In much of the Spanish-speaking world, Tuesday the 13th has a dark reputation. As soon as the calendar marks that combination, the old saying resurfaces — ‘on Tuesday, don’t get married or set sail’ — and with it, a vague sense of caution. Although the superstition has no scientific basis, history has seen several high-impact tragedies coincide exactly with that date. And our memory, always selective, has done the rest.
Tuesday is not just any day in Western tradition. Its name comes from Mars, the Roman god of war, associated with violence, conflict and destruction. It is no coincidence that, for centuries, it was considered an inauspicious day to undertake important projects. Added to this symbolism is the number 13, historically linked to imbalance: it breaks the harmony of 12 —the months of the year, the signs of the zodiac, the apostles— and, in Christian tradition, evokes the figure of Judas, the traitor who occupied the thirteenth place at the Last Supper.
Over time, certain events have reinforced this belief. Shipwrecks, plane crashes, massive power outages, and natural disasters that have occurred on Tuesday the 13th have served as perfect fuel for the legend. Not because they are more frequent than on any other day, but because they fit into an existing narrative. The human mind works like this: it looks for patterns, needs explanations and clings to connections that confirm what it suspects. Thousands of Tuesday the 13ths have passed without any notable incidents, but a few, highly publicised ones have been enough to fuel the myth.

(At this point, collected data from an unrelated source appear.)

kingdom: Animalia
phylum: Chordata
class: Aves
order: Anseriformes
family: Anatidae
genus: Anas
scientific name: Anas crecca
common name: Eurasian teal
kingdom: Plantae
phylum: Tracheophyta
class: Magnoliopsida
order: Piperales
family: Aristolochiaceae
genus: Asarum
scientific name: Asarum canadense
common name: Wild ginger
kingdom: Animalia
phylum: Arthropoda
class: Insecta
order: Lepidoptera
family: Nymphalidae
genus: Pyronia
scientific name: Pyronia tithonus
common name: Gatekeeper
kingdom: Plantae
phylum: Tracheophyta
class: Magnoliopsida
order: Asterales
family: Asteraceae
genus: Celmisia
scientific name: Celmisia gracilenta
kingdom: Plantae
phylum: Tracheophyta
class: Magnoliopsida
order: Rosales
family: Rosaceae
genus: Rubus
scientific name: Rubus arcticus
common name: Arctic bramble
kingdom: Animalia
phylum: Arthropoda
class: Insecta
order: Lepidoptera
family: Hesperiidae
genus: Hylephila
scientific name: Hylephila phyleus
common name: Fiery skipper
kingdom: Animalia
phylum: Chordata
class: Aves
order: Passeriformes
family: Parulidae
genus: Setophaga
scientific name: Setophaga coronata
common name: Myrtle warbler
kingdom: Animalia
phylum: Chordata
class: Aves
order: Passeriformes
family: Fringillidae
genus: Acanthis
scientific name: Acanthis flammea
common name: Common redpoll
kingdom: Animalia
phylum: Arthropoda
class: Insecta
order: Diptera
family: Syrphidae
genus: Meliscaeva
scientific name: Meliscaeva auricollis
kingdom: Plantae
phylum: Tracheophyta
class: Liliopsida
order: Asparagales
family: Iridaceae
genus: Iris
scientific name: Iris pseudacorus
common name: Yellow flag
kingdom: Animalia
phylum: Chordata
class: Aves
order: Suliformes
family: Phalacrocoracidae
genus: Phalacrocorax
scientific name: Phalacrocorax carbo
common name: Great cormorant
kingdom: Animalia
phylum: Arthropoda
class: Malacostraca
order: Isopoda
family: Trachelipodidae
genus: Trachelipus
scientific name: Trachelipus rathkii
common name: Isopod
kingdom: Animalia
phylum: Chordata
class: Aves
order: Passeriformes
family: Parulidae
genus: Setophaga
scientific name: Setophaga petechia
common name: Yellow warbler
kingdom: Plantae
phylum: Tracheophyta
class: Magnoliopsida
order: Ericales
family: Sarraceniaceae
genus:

This is where confirmation bias comes into play: we tend to remember what reinforces our beliefs and forget what contradicts them. If a Tuesday the 13th passes without incident, it goes unnoticed. If misfortune strikes, the date is highlighted, repeated and passed on. Thus, superstition is kept alive not by the accumulation of evidence, but by the repetition of the story.
Even so, Tuesday the 13th is not only experienced through fear. Nowadays, it coexists with humour, irony and a certain rational distance. Some people avoid signing contracts “just in case”, while others take advantage of the date to joke on social media. Rather than a real threat, it functions as a shared cultural ritual: an excuse to talk about chance, destiny and our need to find meaning in the unpredictable.
Is Tuesday the 13th cursed? Probably not. But it remains an interesting reflection of how history, tradition and collective psychology intertwine. Every time the calendar marks it, we fear not so much the day itself as the idea we have built around it. And perhaps that is where its true power lies: not in bad luck, but in its ability to remind us how much we believe, even when we know there is no reason to do so.